Florida by Lauren Groff is a strange, atmospheric, unsettling and absolutely captivating collection of short stories. While the book blurb says it’s the landscape, climate, history and state of mind of the titular American State that binds these stories, the overarching element permeating most of this collection is Florida’s extreme weather, terrain and wildlife, used to great effect; whether it’s the oppressive heat, ferocious wind or rain whipping, the murky swamp just beyond the household threshold, or the threatening animals lurking in the shadows. These are strange stories of loneliness, abandonment and betrayal, of strained child/parent relationships, of women unfulfilled and relationships marred by lack of communication, all brimming with atmosphere and filled with tension; some of them are even fable-like. The boy abandoned by his mother to live with his father in a house teeming with reptiles; the young girls abandoned by their parents on an island. And yet in many of these stories, at some point the protagonist is looking back at these dark times from some future point, evoking this sense of pushing through, of emerging from a waking nightmare. The stories are not all set in Florida but even when we move away, similar tensions and threats linger.

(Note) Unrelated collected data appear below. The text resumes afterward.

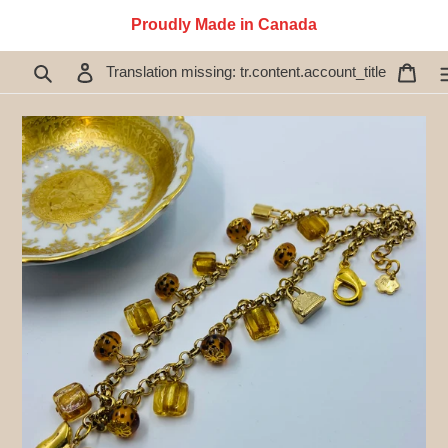
İçeriğe
Proudly Made in Canada
atla
Ara
Oturum aç
Sepe
Translation missing: tr.content.account_title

The writing is bold, playful, and vibrant, even at its darkest, and such a pleasure to read. The opening story follows a raging but humorous narrator, walking her neighbourhood and glimpsing the lives of others as she passes, in a narrative that is breathless and rolling, emulating her walking, and drawing us bounding into this collection.

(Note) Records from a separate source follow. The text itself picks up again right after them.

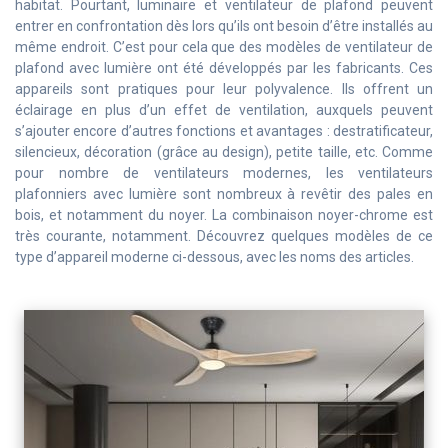
habitat. Pourtant, luminaire et ventilateur de plafond peuvent
entrer en confrontation dès lors qu’ils ont besoin d’être installés au
même endroit. C’est pour cela que des modèles de ventilateur de
plafond avec lumière ont été développés par les fabricants. Ces
appareils sont pratiques pour leur polyvalence. Ils offrent un
éclairage en plus d’un effet de ventilation, auxquels peuvent
s’ajouter encore d’autres fonctions et avantages : destratificateur,
silencieux, décoration (grâce au design), petite taille, etc. Comme
pour nombre de ventilateurs modernes, les ventilateurs
plafonniers avec lumière sont nombreux à revêtir des pales en
bois, et notamment du noyer. La combinaison noyer-chrome est
très courante, notamment. Découvrez quelques modèles de ce
type d’appareil moderne ci-dessous, avec les noms des articles.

I flew through this book, was absolutely engrossed by it, and will definitely be looking to read more by Groff.
Florida was published by Windmill Books in 2018.
Lauren Groff is the author of six books of fiction, the most recent the novel MATRIX (September 2021). Her work has won The Story Prize, the ABA Indies’ Choice Award, and France’s Grand Prix de l’Héroïne, was a three time finalist for the National Book Award for Fiction and twice for the Kirkus Prize, and was shortlisted for the National Book Critics Circle Prize, the Southern Book Prize, and the Los Angeles Times Prize. She has received fellowships from the Guggenheim Foundation and the Radcliffe Institute for Advanced Study, and was named one of Granta’s Best of Young American Novelists. Her work has been translated into over thirty languages. She lives in Gainesville, Florida.